Alito’s confirmation is prompting an examination of why the Democrats’ filibuster failed. Conservative law professor Stephen Bainbridge gloats, “Finally, might I point out to the doubters, that the Gang of 14 deal - which I supported despite taking considerable flak from my fellow conservatives - worked. There were 14 more votes for cloture than for confirmation, proving that the deal was able to prevent a filibuster.” And the Washington Monthly’s Kevin Drum strikes a sour note: “This campaign was never likely to succeed, and today it failed as expected. But that’s not all: it failed by the embarrassingly lopsided margin of 72-25. … [W]hat does this say about the influence of the lefty blogosphere?”

But some bloggers who spearheaded the call for a filibuster feel otherwise. “The idea that it is somehow a sign of weakness because we only got 25 members of the Senate, including the entire leadership, to vote to filibuster a Supreme Court nominee is funny to me,” exhortsHullabaloo’s Digby. “This is a dramatic moment for the netroots.
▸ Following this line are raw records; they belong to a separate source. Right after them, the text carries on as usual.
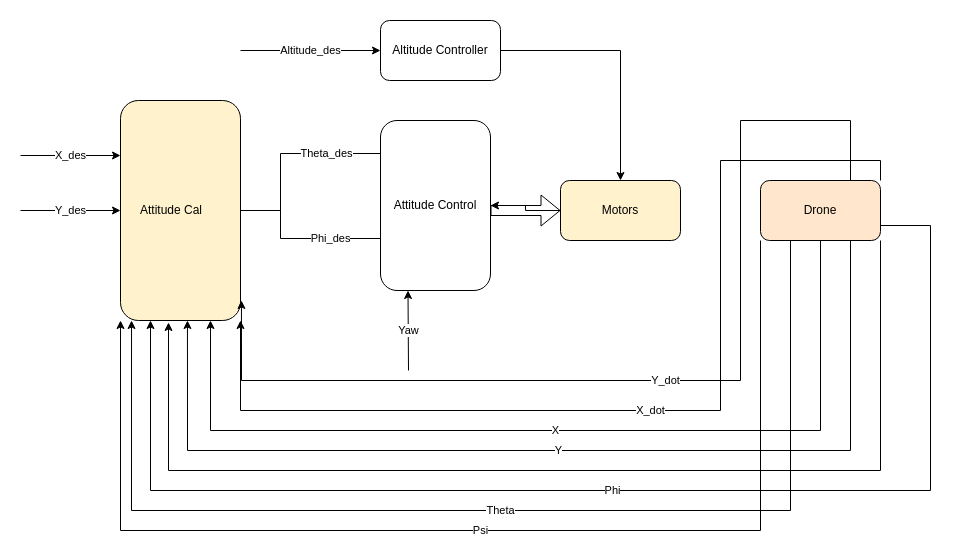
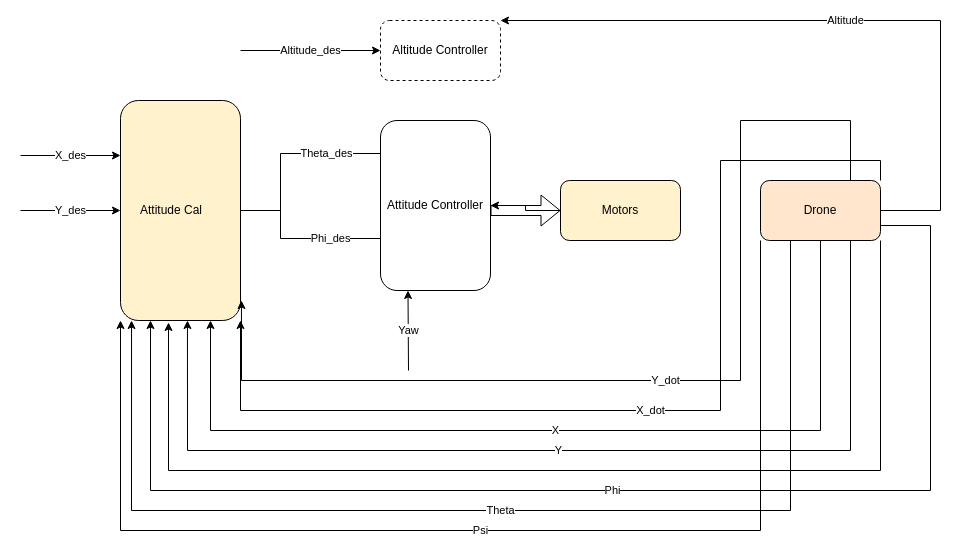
  <mxCell id="0" />
  <mxCell id="1" parent="0" />
  <mxCell id="2" value="Phi_des" style="edgeStyle=orthogonalEdgeStyle;rounded=0;orthogonalLoop=1;jettySize=auto;html=1;entryX=0;entryY=0.75;entryDx=0;entryDy=0;" edge="1" parent="1" source="4" target="8"><mxGeometry x="-0.084" relative="1" as="geometry"><mxPoint x="320" y="210" as="targetPoint" /><Array as="points"><mxPoint x="280" y="210" /><mxPoint x="280" y="238" /><mxPoint x="420" y="238" /></Array><mxPoint as="offset" /></mxGeometry></mxCell>
  <mxCell id="3" value="Theta_des" style="edgeStyle=orthogonalEdgeStyle;rounded=0;orthogonalLoop=1;jettySize=auto;html=1;entryX=0;entryY=0.25;entryDx=0;entryDy=0;" edge="1" parent="1" source="4" target="8"><mxGeometry relative="1" as="geometry"><Array as="points"><mxPoint x="280" y="210" /><mxPoint x="280" y="153" /><mxPoint x="420" y="153" /></Array></mxGeometry></mxCell>
  <mxCell id="4" value="Attitude Cal&lt;span style=&quot;white-space: pre&quot;&gt;&#09;&lt;/span&gt;" style="rounded=1;whiteSpace=wrap;html=1;fillColor=#fff2cc;" vertex="1" parent="1"><mxGeometry x="120" y="100" width="120" height="220" as="geometry" /></mxCell>
  <mxCell id="5" value="X_des" style="endArrow=classic;html=1;rounded=0;entryX=0;entryY=0.25;entryDx=0;entryDy=0;" edge="1" parent="1" target="4"><mxGeometry width="50" height="50" relative="1" as="geometry"><mxPoint x="20" y="155" as="sourcePoint" /><mxPoint x="80" y="170" as="targetPoint" /></mxGeometry></mxCell>
  <mxCell id="6" value="Y_des" style="endArrow=classic;html=1;rounded=0;entryX=0;entryY=0.5;entryDx=0;entryDy=0;" edge="1" parent="1" target="4"><mxGeometry width="50" height="50" relative="1" as="geometry"><mxPoint x="20" y="210" as="sourcePoint" /><mxPoint x="90" y="210" as="targetPoint" /></mxGeometry></mxCell>
  <mxCell id="7" value="Altitude_des" style="endArrow=classic;html=1;rounded=0;entryX=0;entryY=0.5;entryDx=0;entryDy=0;" edge="1" parent="1" target="14"><mxGeometry width="50" height="50" relative="1" as="geometry"><mxPoint x="240" y="50" as="sourcePoint" /><mxPoint x="440" y="360" as="targetPoint" /></mxGeometry></mxCell>
- <mxCell id="8" value="Attitude Control" style="rounded=1;whiteSpace=wrap;html=1;" vertex="1" parent="1"><mxGeometry x="380" y="120" width="110" height="170" as="geometry" /></mxCell>
+ <mxCell id="8" value="Attitude Controller" style="rounded=1;whiteSpace=wrap;html=1;" vertex="1" parent="1"><mxGeometry x="380" y="120" width="110" height="170" as="geometry" /></mxCell>
  <mxCell id="9" value="Yaw" style="endArrow=classic;html=1;rounded=0;entryX=0.25;entryY=1;entryDx=0;entryDy=0;" edge="1" parent="1" target="8"><mxGeometry width="50" height="50" relative="1" as="geometry"><mxPoint x="408" y="370" as="sourcePoint" /><mxPoint x="440" y="360" as="targetPoint" /></mxGeometry></mxCell>
  <mxCell id="10" value="" style="shape=flexArrow;endArrow=classic;html=1;rounded=0;" edge="1" parent="1"><mxGeometry width="50" height="50" relative="1" as="geometry"><mxPoint x="490" y="210" as="sourcePoint" /><mxPoint x="560" y="210" as="targetPoint" /></mxGeometry></mxCell>
  <mxCell id="11" value="" style="edgeStyle=orthogonalEdgeStyle;rounded=0;orthogonalLoop=1;jettySize=auto;html=1;" edge="1" parent="1" source="12" target="8"><mxGeometry relative="1" as="geometry" /></mxCell>
  <mxCell id="12" value="Motors" style="rounded=1;whiteSpace=wrap;html=1;fillColor=#fff2cc;" vertex="1" parent="1"><mxGeometry x="560" y="180" width="120" height="60" as="geometry" /></mxCell>
- <mxCell id="13" style="edgeStyle=orthogonalEdgeStyle;rounded=0;orthogonalLoop=1;jettySize=auto;html=1;" edge="1" parent="1" source="14" target="12"><mxGeometry relative="1" as="geometry" /></mxCell>
- <mxCell id="14" value="Altitude Controller" style="rounded=1;whiteSpace=wrap;html=1;" vertex="1" parent="1"><mxGeometry x="380" y="20" width="120" height="60" as="geometry" /></mxCell>
+ <mxCell id="14" value="Altitude Controller" style="rounded=1;whiteSpace=wrap;html=1;dashed=1;" vertex="1" parent="1"><mxGeometry x="380" y="20" width="120" height="60" as="geometry" /></mxCell>
  <mxCell id="15" value="X" style="edgeStyle=orthogonalEdgeStyle;rounded=0;orthogonalLoop=1;jettySize=auto;html=1;entryX=0.75;entryY=1;entryDx=0;entryDy=0;" edge="1" parent="1" source="24" target="4"><mxGeometry relative="1" as="geometry"><Array as="points"><mxPoint x="820" y="430" /><mxPoint x="210" y="430" /></Array></mxGeometry></mxCell>
  <mxCell id="16" value="Y" style="edgeStyle=orthogonalEdgeStyle;rounded=0;orthogonalLoop=1;jettySize=auto;html=1;exitX=0.75;exitY=1;exitDx=0;exitDy=0;entryX=0.558;entryY=1;entryDx=0;entryDy=0;entryPerimeter=0;" edge="1" parent="1" source="24" target="4"><mxGeometry relative="1" as="geometry"><Array as="points"><mxPoint x="850" y="450" /><mxPoint x="187" y="450" /></Array></mxGeometry></mxCell>
+ <mxCell id="17" value="Altitude" style="edgeStyle=orthogonalEdgeStyle;rounded=0;orthogonalLoop=1;jettySize=auto;html=1;entryX=1;entryY=0;entryDx=0;entryDy=0;" edge="1" parent="1" source="24" target="14"><mxGeometry relative="1" as="geometry"><mxPoint x="930" y="470" as="targetPoint" /><Array as="points"><mxPoint x="940" y="210" /><mxPoint x="940" y="20" /></Array></mxGeometry></mxCell>
  <mxCell id="18" style="edgeStyle=orthogonalEdgeStyle;rounded=0;orthogonalLoop=1;jettySize=auto;html=1;exitX=1;exitY=1;exitDx=0;exitDy=0;entryX=0.4;entryY=1.009;entryDx=0;entryDy=0;entryPerimeter=0;" edge="1" parent="1" source="24" target="4"><mxGeometry relative="1" as="geometry"><Array as="points"><mxPoint x="880" y="470" /><mxPoint x="168" y="470" /></Array></mxGeometry></mxCell>
  <mxCell id="19" value="Phi" style="edgeStyle=orthogonalEdgeStyle;rounded=0;orthogonalLoop=1;jettySize=auto;html=1;exitX=1;exitY=0.75;exitDx=0;exitDy=0;entryX=0.25;entryY=1;entryDx=0;entryDy=0;" edge="1" parent="1" source="24" target="4"><mxGeometry relative="1" as="geometry"><Array as="points"><mxPoint x="930" y="225" /><mxPoint x="930" y="490" /><mxPoint x="150" y="490" /></Array></mxGeometry></mxCell>
  <mxCell id="20" value="Theta" style="edgeStyle=orthogonalEdgeStyle;rounded=0;orthogonalLoop=1;jettySize=auto;html=1;exitX=0.25;exitY=1;exitDx=0;exitDy=0;entryX=0.092;entryY=1;entryDx=0;entryDy=0;entryPerimeter=0;" edge="1" parent="1" source="24" target="4"><mxGeometry relative="1" as="geometry"><Array as="points"><mxPoint x="790" y="510" /><mxPoint x="131" y="510" /></Array></mxGeometry></mxCell>
  <mxCell id="21" value="Psi" style="edgeStyle=orthogonalEdgeStyle;rounded=0;orthogonalLoop=1;jettySize=auto;html=1;exitX=0;exitY=1;exitDx=0;exitDy=0;entryX=0;entryY=1;entryDx=0;entryDy=0;" edge="1" parent="1" source="24" target="4"><mxGeometry relative="1" as="geometry"><Array as="points"><mxPoint x="760" y="530" /><mxPoint x="120" y="530" /></Array></mxGeometry></mxCell>
  <mxCell id="22" value="X_dot" style="edgeStyle=orthogonalEdgeStyle;rounded=0;orthogonalLoop=1;jettySize=auto;html=1;exitX=1;exitY=0;exitDx=0;exitDy=0;entryX=1;entryY=1;entryDx=0;entryDy=0;" edge="1" parent="1" source="24" target="4"><mxGeometry relative="1" as="geometry"><Array as="points"><mxPoint x="880" y="160" /><mxPoint x="720" y="160" /><mxPoint x="720" y="410" /><mxPoint x="240" y="410" /></Array></mxGeometry></mxCell>
  <mxCell id="23" value="Y_dot" style="edgeStyle=orthogonalEdgeStyle;rounded=0;orthogonalLoop=1;jettySize=auto;html=1;exitX=0.75;exitY=0;exitDx=0;exitDy=0;entryX=1.008;entryY=0.909;entryDx=0;entryDy=0;entryPerimeter=0;" edge="1" parent="1" source="24" target="4"><mxGeometry relative="1" as="geometry"><Array as="points"><mxPoint x="850" y="120" /><mxPoint x="740" y="120" /><mxPoint x="740" y="380" /><mxPoint x="241" y="380" /></Array></mxGeometry></mxCell>
  <mxCell id="24" value="Drone" style="whiteSpace=wrap;html=1;rounded=1;fillColor=#ffe6cc;" vertex="1" parent="1"><mxGeometry x="760" y="180" width="120" height="60" as="geometry" /></mxCell>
Get ready for marginalization, evocations of 1968 and 1972, calls for purging us from the party, the whole thing. That’s what happens when the citizens rise up.”

Read more about Alito’s confirmation.

R.I.P., Coretta Scott King: Civil rights activist Coretta Scott King, Martin Luther King Jr.’s widow, died Tuesday at age 78.

This Blog is Full of Crap’s Laurence Simon, a “tech drone,” dismisses King as a “professional widow.” But Thoughts of a Black Woman’s Delores Williams salutes King for her civil rights work, for advocating on behalf of all minorities, and for her success in bringing up four children. “They are the reflection of their parents; advocates of peace and social justice. Unlike some slain civil rights children, they have done well. They did not answer with violence when others thought they should have.” Williams asks, “Now, the question is who will continue her legacy?” And TPM Café’s sarcastic E.J. Graff writes, “Okay, so it would be wrong to say that the prospect of Alito’s confirmation is what killed off Coretta Scott King. Surely it has more to do with the past 6 years as a whole….But the coinciding of the two events is certainly painfully metaphoric: one generation of beliefs passes on, and is replaced by a much darker and colder generation of beliefs, one with a far more cramped vision and offering far less hope.”